Dataset entries Block Start

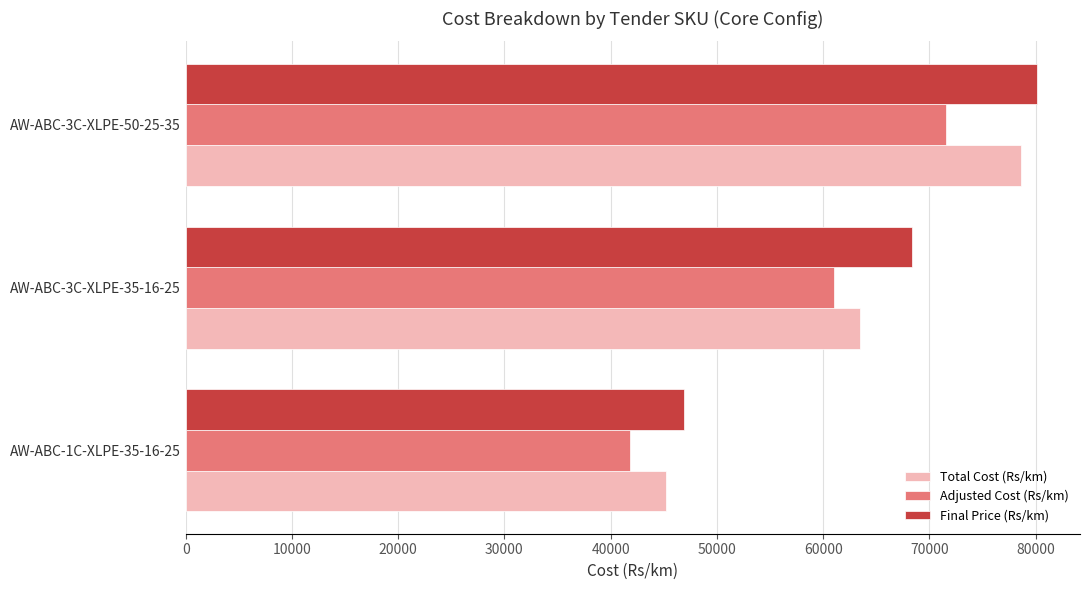

What is the difference between the highest and lowest values at AW-ABC-3C-XLPE-50-25-35?

8590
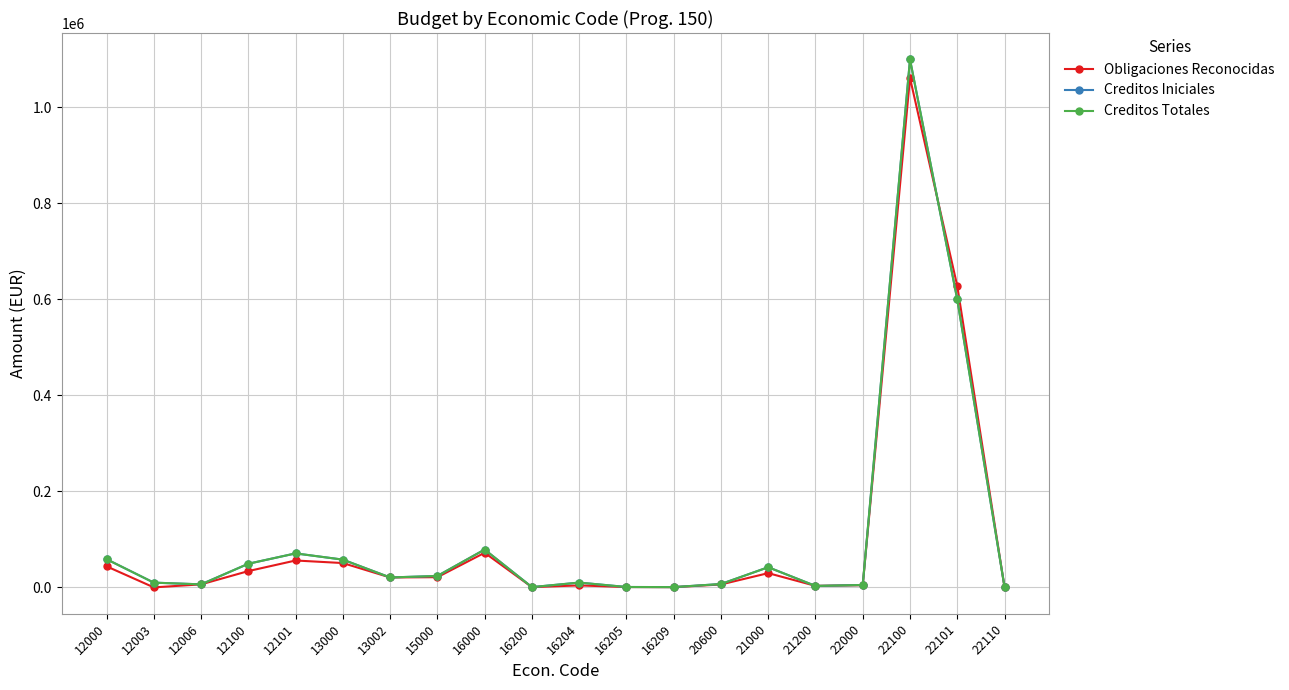

Does the chart have visible grid lines?

Yes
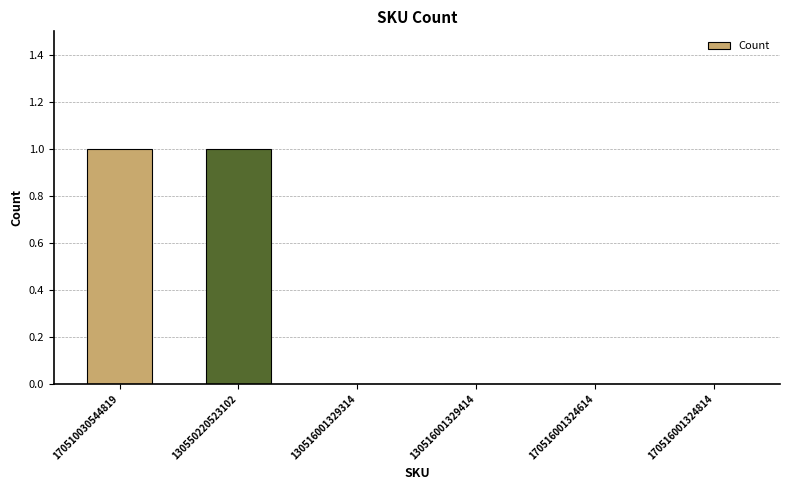

The value at 130516001329414 is -1. True or false?

False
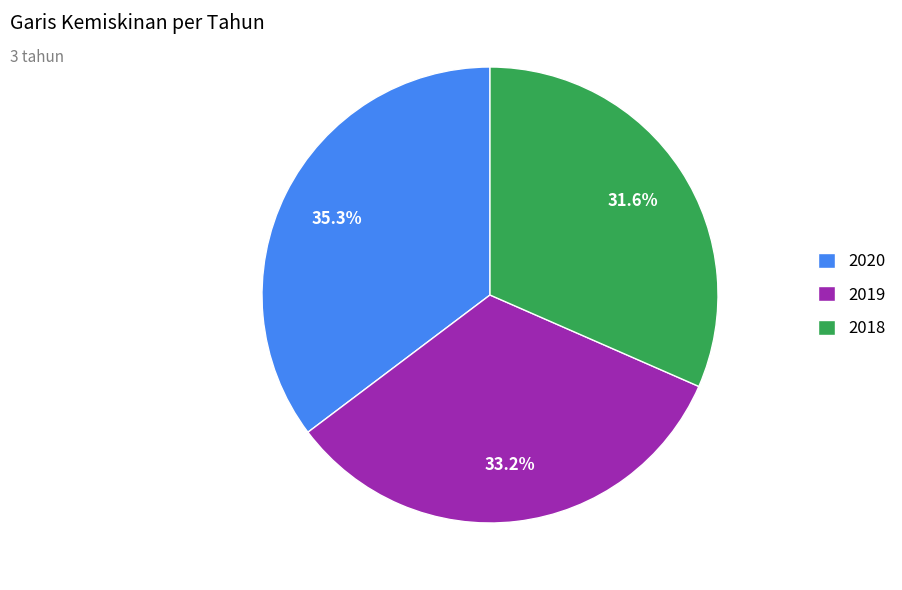

Is 2019 the majority of the pie?

No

Dataset entries Block End

Your task:
Arrange the material from the line containing "The value at" through the end of the material as a Markdown table with the columns No. and Line. Give one row per line, skip blank lines, and leave out the pictures.

Solved problem:
| No. | Line |
|---|---|
| 1 | The value at 130516001329414 is -1. True or false? |
| 2 | False |
| 3 | Is 2019 the majority of the pie? |
| 4 | No |